> **Task to carry out**
Please count the lines below that contain the word "просто" and give only the number.

> **Data records**
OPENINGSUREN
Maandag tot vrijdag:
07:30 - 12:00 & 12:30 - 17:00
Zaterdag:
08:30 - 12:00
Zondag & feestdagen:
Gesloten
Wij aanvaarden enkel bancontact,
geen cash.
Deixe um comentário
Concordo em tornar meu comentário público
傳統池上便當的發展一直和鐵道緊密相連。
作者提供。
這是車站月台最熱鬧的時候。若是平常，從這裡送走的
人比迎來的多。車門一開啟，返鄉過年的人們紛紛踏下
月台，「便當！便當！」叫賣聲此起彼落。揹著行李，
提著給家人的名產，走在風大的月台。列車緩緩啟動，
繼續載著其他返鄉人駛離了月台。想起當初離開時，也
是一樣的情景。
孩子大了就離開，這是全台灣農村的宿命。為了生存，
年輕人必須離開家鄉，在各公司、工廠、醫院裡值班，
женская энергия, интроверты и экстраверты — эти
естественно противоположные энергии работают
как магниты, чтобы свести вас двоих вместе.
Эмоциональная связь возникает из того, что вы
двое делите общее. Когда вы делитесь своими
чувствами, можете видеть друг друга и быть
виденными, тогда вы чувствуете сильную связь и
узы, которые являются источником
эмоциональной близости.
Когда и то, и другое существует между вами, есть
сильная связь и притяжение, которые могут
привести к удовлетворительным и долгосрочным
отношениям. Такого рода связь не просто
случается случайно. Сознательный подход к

...

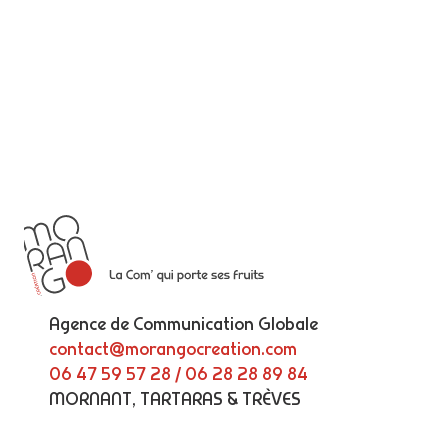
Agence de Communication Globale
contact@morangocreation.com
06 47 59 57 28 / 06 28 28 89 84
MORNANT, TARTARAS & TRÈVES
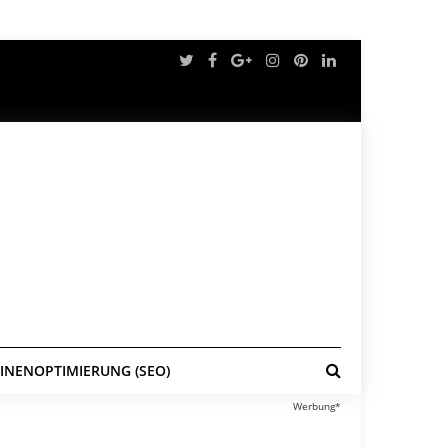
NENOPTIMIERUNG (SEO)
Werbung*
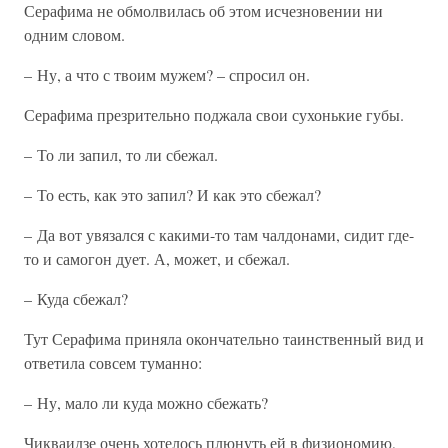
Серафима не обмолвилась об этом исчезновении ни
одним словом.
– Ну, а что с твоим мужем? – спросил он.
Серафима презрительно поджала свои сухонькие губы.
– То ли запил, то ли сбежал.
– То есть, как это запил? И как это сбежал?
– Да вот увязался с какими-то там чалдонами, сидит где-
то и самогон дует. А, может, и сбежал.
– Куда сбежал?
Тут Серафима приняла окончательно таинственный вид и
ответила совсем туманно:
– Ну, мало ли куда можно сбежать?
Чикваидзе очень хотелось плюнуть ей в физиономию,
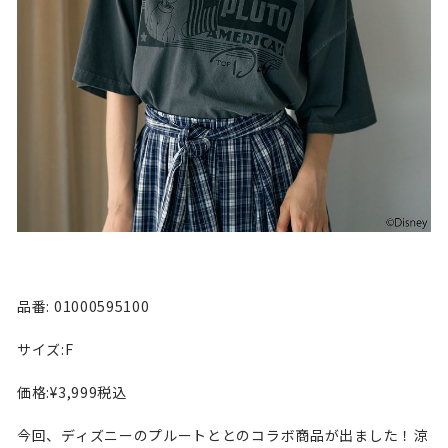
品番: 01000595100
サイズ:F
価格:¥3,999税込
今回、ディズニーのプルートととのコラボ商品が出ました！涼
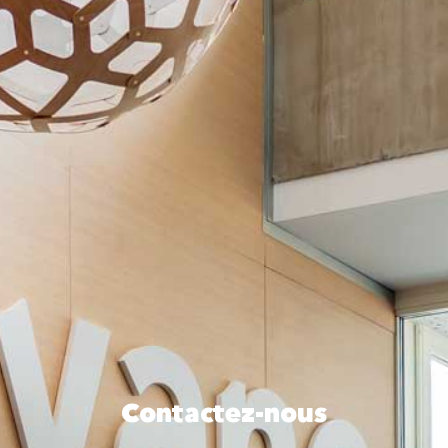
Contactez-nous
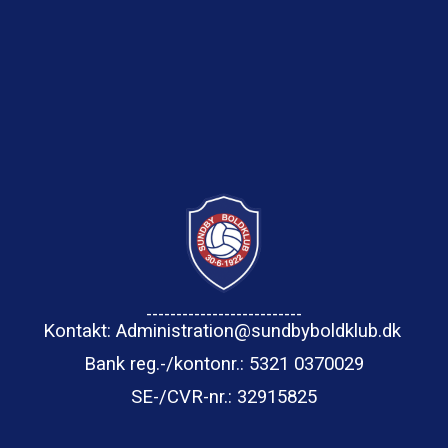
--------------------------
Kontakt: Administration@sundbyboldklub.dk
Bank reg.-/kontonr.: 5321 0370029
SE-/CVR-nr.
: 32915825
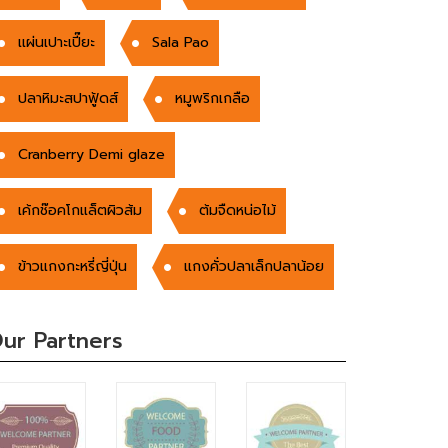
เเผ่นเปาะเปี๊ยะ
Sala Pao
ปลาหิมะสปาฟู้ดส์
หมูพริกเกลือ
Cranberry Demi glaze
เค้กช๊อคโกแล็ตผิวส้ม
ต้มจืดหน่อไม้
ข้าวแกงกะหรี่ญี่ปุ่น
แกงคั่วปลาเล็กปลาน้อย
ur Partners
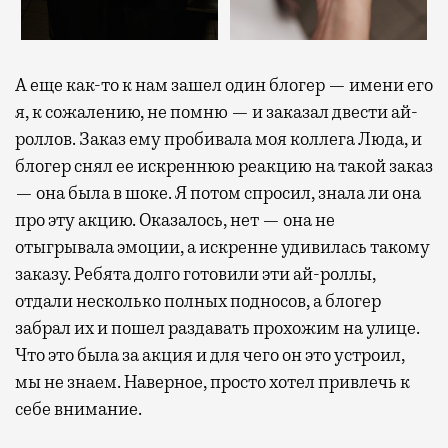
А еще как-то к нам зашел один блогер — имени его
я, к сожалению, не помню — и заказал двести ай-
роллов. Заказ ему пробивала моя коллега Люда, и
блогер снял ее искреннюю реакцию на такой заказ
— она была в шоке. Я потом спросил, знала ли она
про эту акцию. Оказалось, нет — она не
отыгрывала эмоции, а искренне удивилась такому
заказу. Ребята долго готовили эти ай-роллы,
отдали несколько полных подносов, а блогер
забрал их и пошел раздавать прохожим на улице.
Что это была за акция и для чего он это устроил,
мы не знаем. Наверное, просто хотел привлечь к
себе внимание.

> **Answer section**
2